Kamu Emekçileri Sendikaları Konfederasyonu’na (KESK) bağlı Eğitim ve Bilim Emekçileri Sendikası (Eğitim Sen) İstanbul 7 Nolu Şube Başkanı Eren Ertin, bütçeden kadınlara ayrılan paya dair değerlendirmelerde bulundu.
GÜVENCESİZLİK ARTIYOR
Mevcut tablonun kadınları yarı zamanlı ve güvencesiz çalışmaya ittiğini belirten Eren Ertin, AKP’nin uzun zamandır bu politikayı yürüttüğünü söyledi. Eren Ertin, “Kadınlara bütçeden pay ayrılmaması ya da yeterli bütçenin ayrılmaması dediğimiz şey; kadınları çalışma koşulları açısından çok ciddi sıkıntıya sokuyor. Bu, aynı zamanda istihdamın biçimini de belirliyor. Tehditten koruyamama, yeterli sayıda sığınma evleri, kreşlerin olmaması kadınlar açısından ciddi sorun teşkil ediyor. Çünkü bunların hepsi bütçeye dair şeyler” diye belirtti.
Eğitime ayrılmayan bütçenin de kadınları yakından ilgilendirdiğini söyleyen Eren Ertin, ilk vazgeçilen kadın olurken, kız çocuklarının da eğitim hakkında feragat ettirildiğini dile getirdi.
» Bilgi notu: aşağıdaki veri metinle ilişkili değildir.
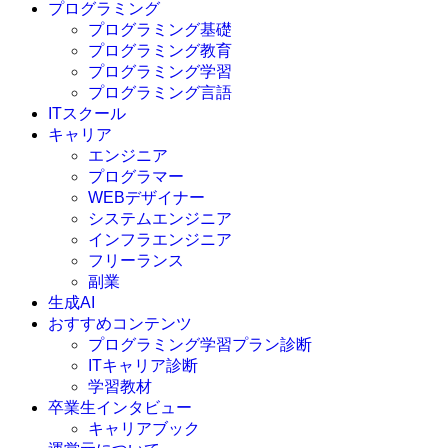
プログラミング
プログラミング基礎
プログラミング教育
プログラミング学習
プログラミング言語
ITスクール
HTML
CSS
キャリア
C言語
エンジニア
C#
プログラマー
VBA
WEBデザイナー
Go言語
システムエンジニア
Kotlin
インフラエンジニア
Java
JavaScript
フリーランス
PHP
副業
Python
生成AI
SQL
おすすめコンテンツ
Swift
プログラミング学習プラン診断
Ruby
ITキャリア診断
その他言語
学習教材
卒業生インタビュー
キャリアブック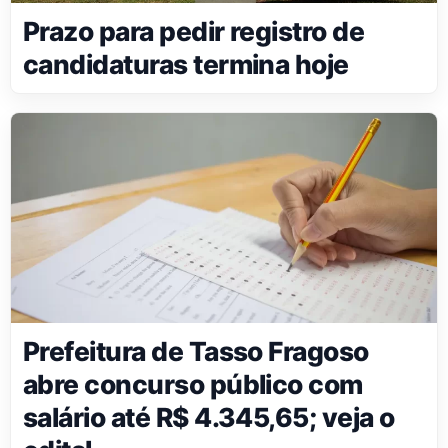
Prazo para pedir registro de
candidaturas termina hoje
Prefeitura de Tasso Fragoso
abre concurso público com
salário até R$ 4.345,65; veja o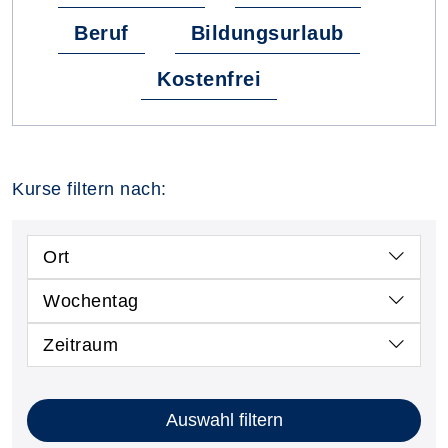
Beruf
Bildungsurlaub
Kostenfrei
Kurse filtern nach:
Ort
Wochentag
Zeitraum
Auswahl filtern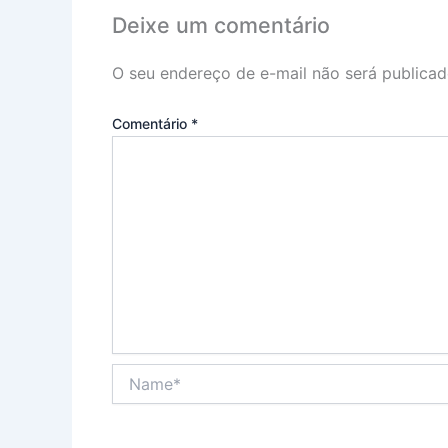
Deixe um comentário
O seu endereço de e-mail não será publicad
Comentário
*
Name*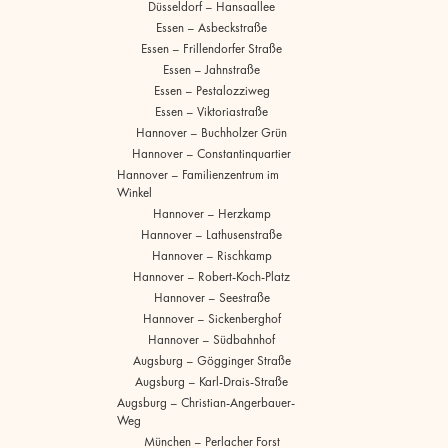
Düsseldorf – Hansaallee
Essen – Asbeckstraße
Essen – Frillendorfer Straße
Essen – Jahnstraße
Essen – Pestalozziweg
Essen – Viktoriastraße
Hannover – Buchholzer Grün
Hannover – Constantinquartier
Hannover – Familienzentrum im
Winkel
Hannover – Herzkamp
Hannover – Lathusenstraße
Hannover – Rischkamp
Hannover – Robert-Koch-Platz
Hannover – Seestraße
Hannover – Sickenberghof
Hannover – Südbahnhof
Augsburg – Gögginger Straße
Augsburg – Karl-Drais-Straße
Augsburg – Christian-Angerbauer-
Weg
München – Perlacher Forst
Eren Ertin, “Dolayısıyla eğitime ayrılmayan bütçe de buradan soruluyor. Okullardaki temizlik işçilerine baktığımızda büyük bir kısmı kadınlardan oluşuyor. Bunu bu yıl İUP (İşgücü Uyum Programı) dediğimiz bir yöntemle uygulamaya çalıştılar. Bu İUP dediğimiz yöntemde 3 gün çalışma süresi var ve 7-8 bin lira arasında bir ücret konuldu. Bu ise kadınlara şu şekilde geri döndü: Sabah evinde işini yap, akşam üzeri gel okulu temizle git; yani iki mesai birden yap. Biri zaten tamamen ücretsiz, diğeri de yaşamını devam ettiremeyecek kadar düşük bir ücret” ifadelerini kullandı.
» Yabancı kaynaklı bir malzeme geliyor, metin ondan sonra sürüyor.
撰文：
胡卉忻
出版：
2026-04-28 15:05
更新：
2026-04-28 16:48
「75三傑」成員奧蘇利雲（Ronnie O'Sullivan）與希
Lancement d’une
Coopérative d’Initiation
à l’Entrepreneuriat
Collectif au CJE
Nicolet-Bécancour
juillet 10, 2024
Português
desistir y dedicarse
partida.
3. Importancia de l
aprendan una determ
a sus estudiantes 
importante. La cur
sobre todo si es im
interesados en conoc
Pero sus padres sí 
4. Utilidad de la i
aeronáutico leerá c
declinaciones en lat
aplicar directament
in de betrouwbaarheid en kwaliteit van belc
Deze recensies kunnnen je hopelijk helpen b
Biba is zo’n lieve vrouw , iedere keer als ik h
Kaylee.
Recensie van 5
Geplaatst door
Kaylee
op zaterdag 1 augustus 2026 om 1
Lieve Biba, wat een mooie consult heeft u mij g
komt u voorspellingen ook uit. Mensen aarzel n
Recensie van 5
‘DİRENMEKTEN BAŞKA YOL YOK’
Uluslararası Çalışma Örgütü (ILO) 190 Sayılı Sözleşme’nin kadınlar için çok önemli olduğunu söyleyen Eren Ertin, bu sözleşmenin kadınların birçok hakkına dair düzenleme içerdiğini söyledi. Sözleşmenin Türkiye tarafından imzalanmadığını kaydeden Eren Ertin, şunları belirtti: “Bu sözleşme, çalışma biçimi, izin süreleri, şiddet, güvenceli çalışmayı da içeren bir sözleşme. Kadın mücadelesine baktığımızda uzunca bir süredir kadınların istihdam biçiminin yanlışlığını deşifre ediyor. Sokakta kazanmaya çalışıyoruz bir şekliyle, sürekli alanlarda olmaya devam ediyor kadınlar. Aslında kadın hareketi şu an ülkedeki en güçlü hareketlerden birisi sokağa çıkma anlamında. Mesela kreş hakkı çok ciddi bir yerde duruyor, kadınların elini ayağını bağlayan en büyük şeylerden birisi. Kadınlar bu anlamda yerel yönetimleri ciddi zorluyor. Kamu çalışanları olarak kamu kurumlarını ciddi bir şekilde zorlamaya çalışıyoruz. Kadınlar ciddi bir yoksullukla karşı karşıya. Direnmekten başka bir yöntemin olmaması gerekiyor. Başka da yol yok zaten.”